Having drinks this evening, downstairs in what used to be the “high tea” room, our conversation shifted to the memorial service.  What will cremation cost?  We’ve already asked our friend Tony to say the eulogy…  who could speak other than that?  We should call Hospice tomorrow and get that started…  I feel us segueing rapidly back into real-time and head back to the room.  Time is slow in room 435.  I cry on Jay’s good shoulder, we sit outside under the stars listening to the surf, he takes more pain meds, yet another bubble bath and things slow down again.  Much better.
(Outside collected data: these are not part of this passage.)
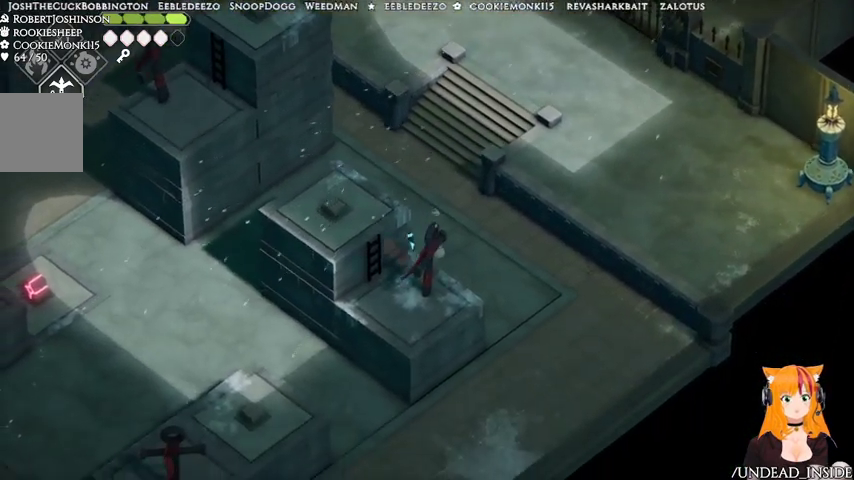
{"buttons": [], "left_stick": "left", "right_stick": "center", "events": []}
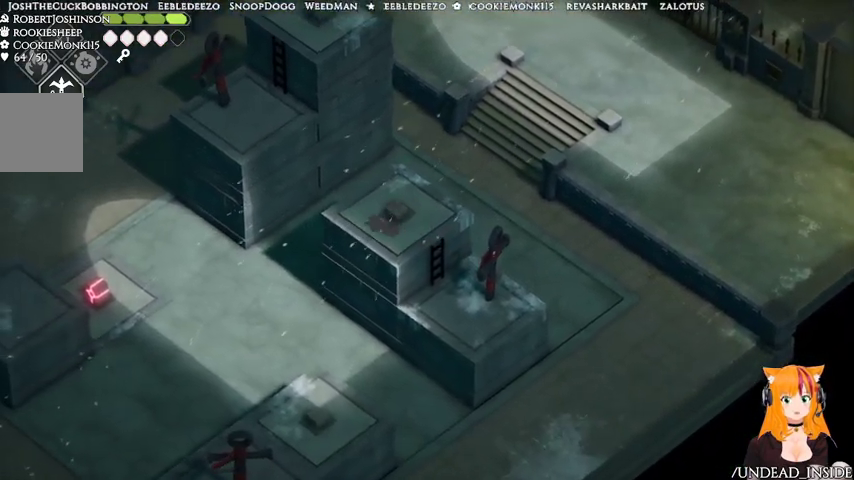
{"buttons": [], "left_stick": "left", "right_stick": "center", "events": []}
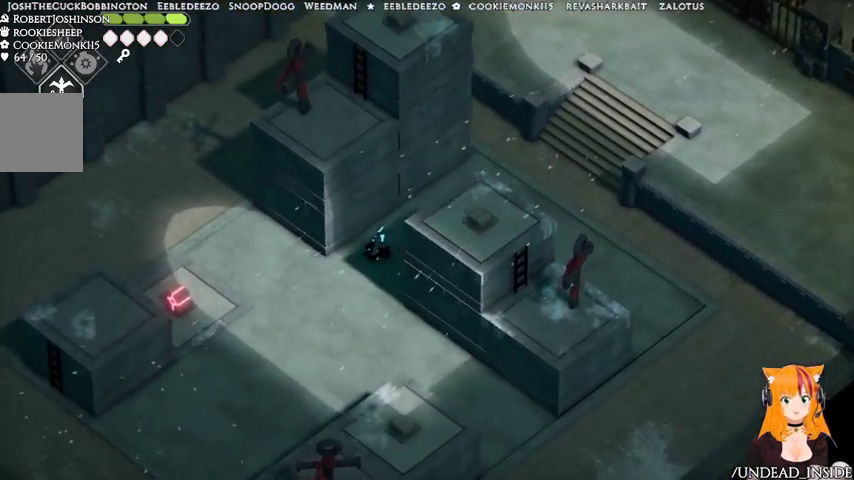
{"buttons": [], "left_stick": "down-left", "right_stick": "center", "events": [[167, "left_stick", "down-left"]]}
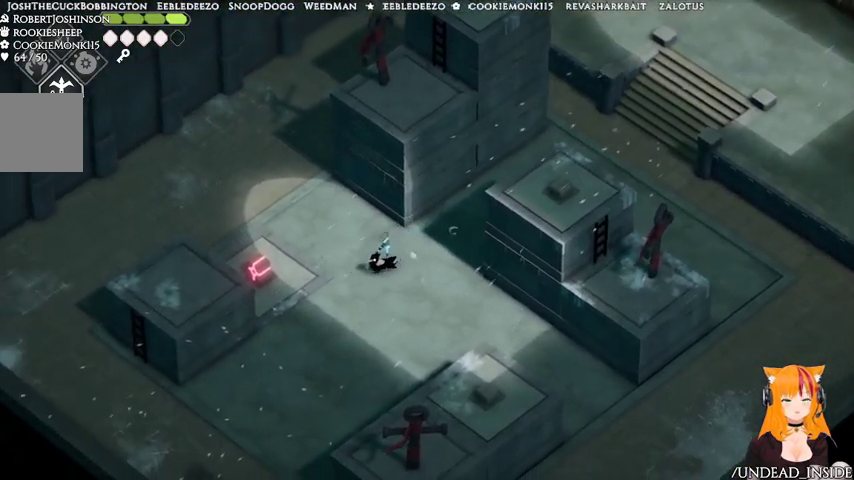
{"buttons": [], "left_stick": "down-left", "right_stick": "center", "events": []}
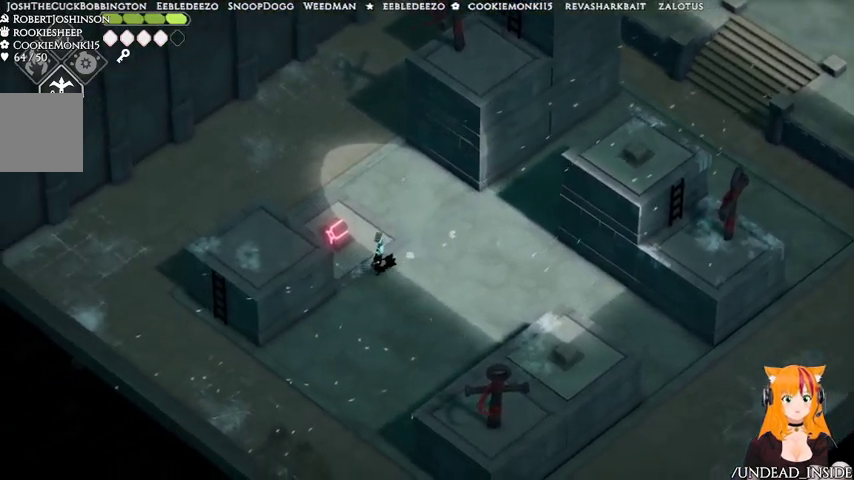
{"buttons": [], "left_stick": "down-left", "right_stick": "center", "events": [[33, "left_stick", "down"], [400, "left_stick", "down-left"]]}
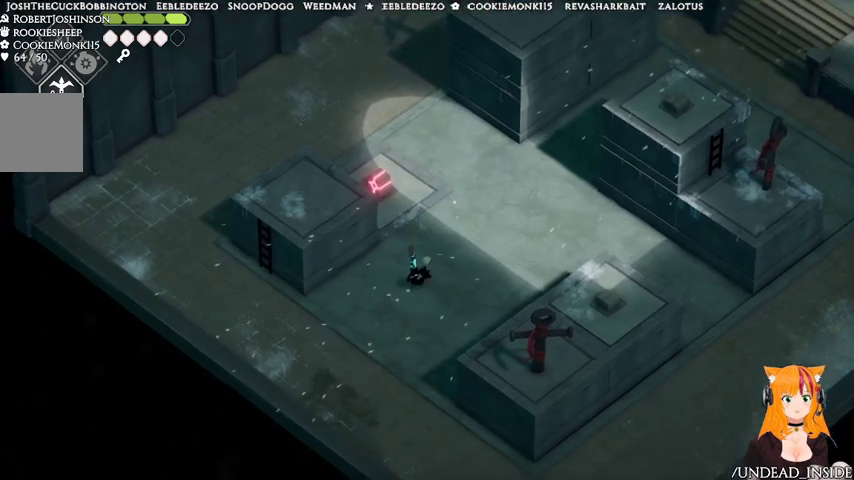
{"buttons": [], "left_stick": "down-left", "right_stick": "center", "events": []}
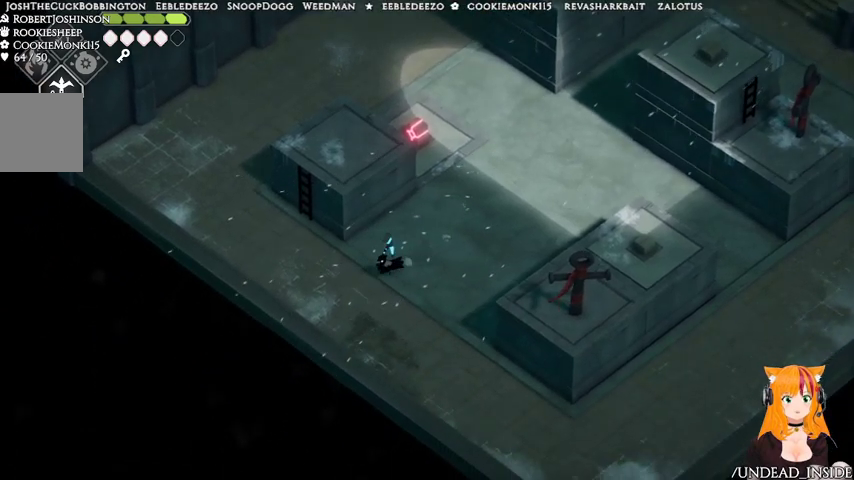
{"buttons": [], "left_stick": "up-left", "right_stick": "center", "events": [[100, "left_stick", "left"], [300, "left_stick", "up-left"]]}
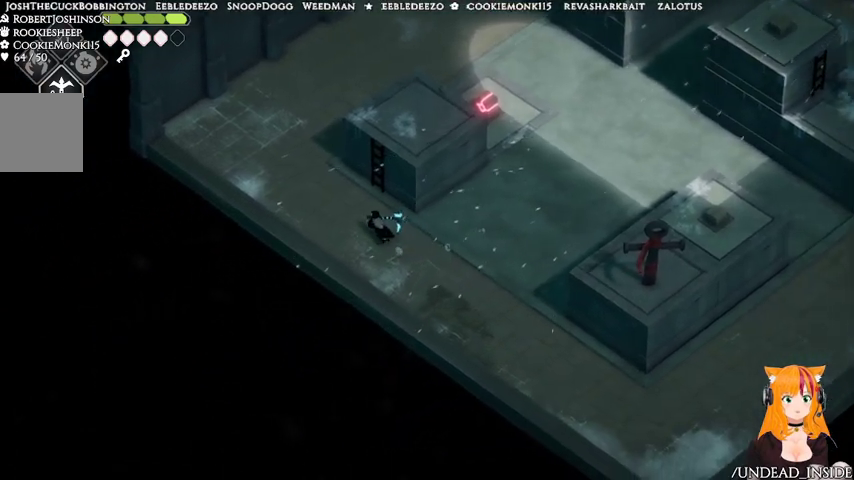
{"buttons": [], "left_stick": "center", "right_stick": "center", "events": [[133, "left_stick", "up"], [233, "left_stick", "center"]]}
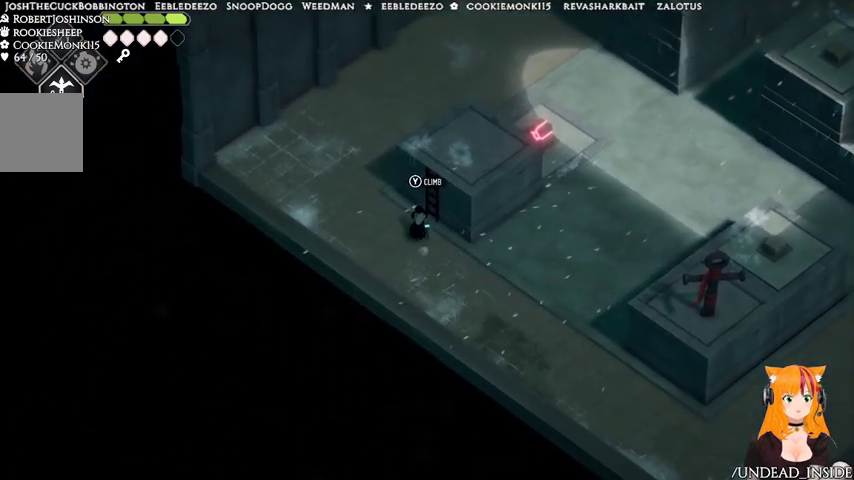
{"buttons": [], "left_stick": "center", "right_stick": "center", "events": [[167, "left_stick", "down"], [233, "left_stick", "down-right"], [433, "left_stick", "center"]]}
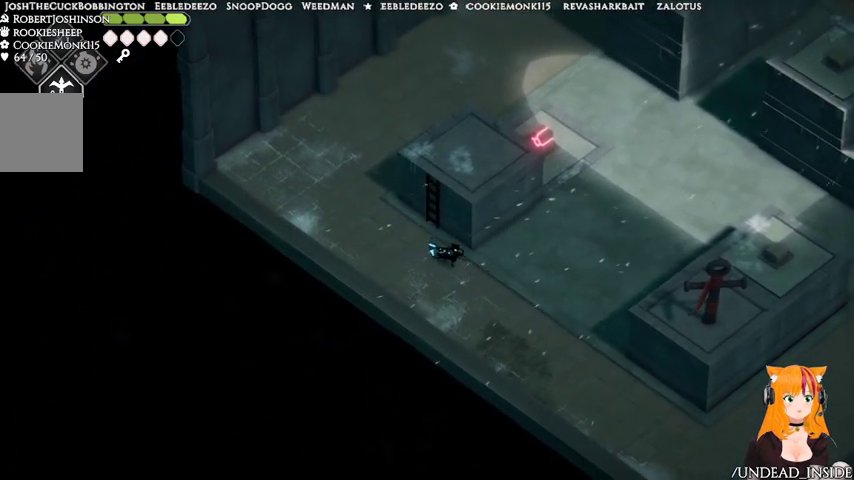
{"buttons": [], "left_stick": "center", "right_stick": "center", "events": []}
Jay’s pot cookie is kicking in and he’s ordered room service.  We are in our lovely cocoon, listening to African music on my phone.  Tomorrow we head back to our lives, collecting our kids from school and his sister from the airport, but until then our lives are in slow motion.  I will imprint his touch on my hand.  I will remember how he comforts me now and store it away for another time.  We will shoulder the weight of all of this together – joy, grief, fear, anticipation, loss – until it is just me.  I have never been so heartbroken and never felt so blessed.

This afternoon I read to Jay from Ecclesiastes:  “There is nothing better for a man than he should eat and drink, and that he should make his soul enjoy good in his labour.  This also I saw, that is was from the hand of God.”

Carpe Diem, ya’ll.  This time is a gift.